Bad Apple!! ASCII turns the music video's high-contrast shapes into a field of text characters. Dark and bright regions are represented by different glyph densities, so the viewer sees recognizable silhouettes even though the screen is made from typography. The result sits between ASCII art, motion graphics, and a stress test for text rendering: the content changes rapidly, the perceived image depends on precise character spacing, and every frame has to remain visually coherent.

Unlike a static pre-rendered ASCII video, this demo makes the text layer feel alive in the browser. It shows why Pretext is interesting for creative coding: text can become pixels, particles, masks, and animation material while still being real measurable glyphs.

Technical Highlights

The core challenge is stability. Browser DOM measurement is too expensive to repeat for every character across an animated scene, especially if the layout must respond to viewport changes. Pretext solves that by separating measurement from layout. Character widths are prepared for the selected font, then the animation loop can place glyphs using cached metrics and arithmetic instead of asking the DOM for dimensions.

That architecture matters because ASCII-like animation is sensitive to small errors. A wide glyph, a narrow glyph, and a whitespace region do not occupy the same visual weight. Pretext lets the renderer account for those differences without turning every frame into a layout reflow problem.

Pretext APIs Used

API Purpose
prepare() Cache text and font measurements before animation
layout() Compute reusable line positions for the text grid
Canvas rendering Draw the animated glyph field efficiently
Cached glyph widths Preserve visual density across frames

How to Try It

Open Bad Apple!! ASCII on pretext.cool and let the animation run for several seconds. Resize the browser or open the solo view to see how the scene adapts to the available canvas. For developers, the useful takeaway is not only the visual effect; it is the rendering pattern: measure once, animate many times, and keep the browser's layout engine out of the hot path.

Built By

Created by frmlinn. Source code is available on GitHub. The demo is part of the pretext.cool community collection and pairs well with the Pretext examples, Pretext API reference, and the broader guide to creative Pretext demos.

Why this matters for Pretext developers

Bad Apple!! ASCII is useful because it makes text layout visible as a programmable system, not a browser side effect. The same idea applies to production UI work: chat messages, virtual lists, dashboards, canvas editors, rich-text tools, localized interfaces, and animated typography all benefit when text size can be predicted before rendering.

Pretext keeps that loop predictable. prepare() captures the expensive font and segment measurements once, while layout() can be reused at different widths without triggering DOM reads. That separation is what lets interactive demos stay responsive while still using real text, real glyph widths, and real line wrapping.
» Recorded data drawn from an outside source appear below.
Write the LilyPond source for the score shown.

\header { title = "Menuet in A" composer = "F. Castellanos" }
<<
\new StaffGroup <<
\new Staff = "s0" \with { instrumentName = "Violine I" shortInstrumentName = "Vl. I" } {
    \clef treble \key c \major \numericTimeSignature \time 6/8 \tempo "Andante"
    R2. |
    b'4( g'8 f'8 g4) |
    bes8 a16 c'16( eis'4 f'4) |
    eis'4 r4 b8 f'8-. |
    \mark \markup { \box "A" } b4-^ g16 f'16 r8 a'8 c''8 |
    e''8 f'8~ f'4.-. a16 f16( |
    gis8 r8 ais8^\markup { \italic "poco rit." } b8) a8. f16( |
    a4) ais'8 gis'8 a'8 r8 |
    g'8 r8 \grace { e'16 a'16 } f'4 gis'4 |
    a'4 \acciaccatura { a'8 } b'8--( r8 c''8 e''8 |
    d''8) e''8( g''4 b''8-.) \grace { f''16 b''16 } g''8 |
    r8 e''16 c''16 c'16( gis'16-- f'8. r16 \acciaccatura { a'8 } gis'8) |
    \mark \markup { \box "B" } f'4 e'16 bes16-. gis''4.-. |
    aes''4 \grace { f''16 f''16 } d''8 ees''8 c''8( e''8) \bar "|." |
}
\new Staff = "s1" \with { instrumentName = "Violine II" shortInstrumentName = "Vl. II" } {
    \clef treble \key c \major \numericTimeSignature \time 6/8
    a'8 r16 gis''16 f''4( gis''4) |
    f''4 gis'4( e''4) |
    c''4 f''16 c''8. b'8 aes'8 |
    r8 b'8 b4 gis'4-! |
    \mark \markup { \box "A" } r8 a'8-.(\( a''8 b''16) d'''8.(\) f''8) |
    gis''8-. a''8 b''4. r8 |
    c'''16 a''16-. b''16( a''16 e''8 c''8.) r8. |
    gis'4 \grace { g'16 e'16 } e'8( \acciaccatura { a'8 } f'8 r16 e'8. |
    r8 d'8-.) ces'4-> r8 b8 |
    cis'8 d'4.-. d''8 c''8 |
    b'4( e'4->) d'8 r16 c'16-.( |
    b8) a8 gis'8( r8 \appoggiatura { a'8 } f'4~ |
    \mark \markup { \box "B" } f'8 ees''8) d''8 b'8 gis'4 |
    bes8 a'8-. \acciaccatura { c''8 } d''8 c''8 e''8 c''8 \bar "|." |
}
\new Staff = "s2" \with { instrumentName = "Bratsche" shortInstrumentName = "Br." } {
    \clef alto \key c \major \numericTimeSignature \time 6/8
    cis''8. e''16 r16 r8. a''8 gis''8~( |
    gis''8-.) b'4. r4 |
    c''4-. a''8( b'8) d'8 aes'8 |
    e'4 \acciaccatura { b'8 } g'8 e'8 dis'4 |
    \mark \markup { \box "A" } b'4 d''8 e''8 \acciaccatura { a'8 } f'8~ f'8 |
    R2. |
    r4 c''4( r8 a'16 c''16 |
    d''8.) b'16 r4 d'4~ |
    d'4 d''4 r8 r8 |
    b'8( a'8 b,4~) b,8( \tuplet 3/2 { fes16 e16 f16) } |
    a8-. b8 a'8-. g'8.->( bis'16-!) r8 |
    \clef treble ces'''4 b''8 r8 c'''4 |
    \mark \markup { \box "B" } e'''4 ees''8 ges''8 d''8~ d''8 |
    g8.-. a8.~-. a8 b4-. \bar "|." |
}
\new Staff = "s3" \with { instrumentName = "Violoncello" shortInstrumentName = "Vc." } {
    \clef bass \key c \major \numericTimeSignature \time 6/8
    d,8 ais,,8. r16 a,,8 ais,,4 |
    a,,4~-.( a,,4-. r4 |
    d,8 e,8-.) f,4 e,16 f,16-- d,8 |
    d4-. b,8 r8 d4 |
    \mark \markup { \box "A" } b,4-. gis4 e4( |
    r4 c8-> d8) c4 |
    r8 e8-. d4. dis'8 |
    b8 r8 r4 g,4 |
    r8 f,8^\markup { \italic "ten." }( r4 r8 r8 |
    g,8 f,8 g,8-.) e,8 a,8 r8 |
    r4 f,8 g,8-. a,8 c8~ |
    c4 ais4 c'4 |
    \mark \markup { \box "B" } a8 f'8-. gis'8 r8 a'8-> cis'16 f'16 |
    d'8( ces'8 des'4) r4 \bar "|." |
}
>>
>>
When evaluating this demo, inspect how the text responds to resizing, pointer input, animation timing, and repeated state changes. Those are the moments where traditional DOM measurement usually becomes fragile: hidden measurement nodes drift from the real render tree, layout reads force synchronous reflow, and rapid updates produce visible jank. A Pretext-based implementation keeps the measurement model explicit, which makes the behavior easier to port into real product interfaces.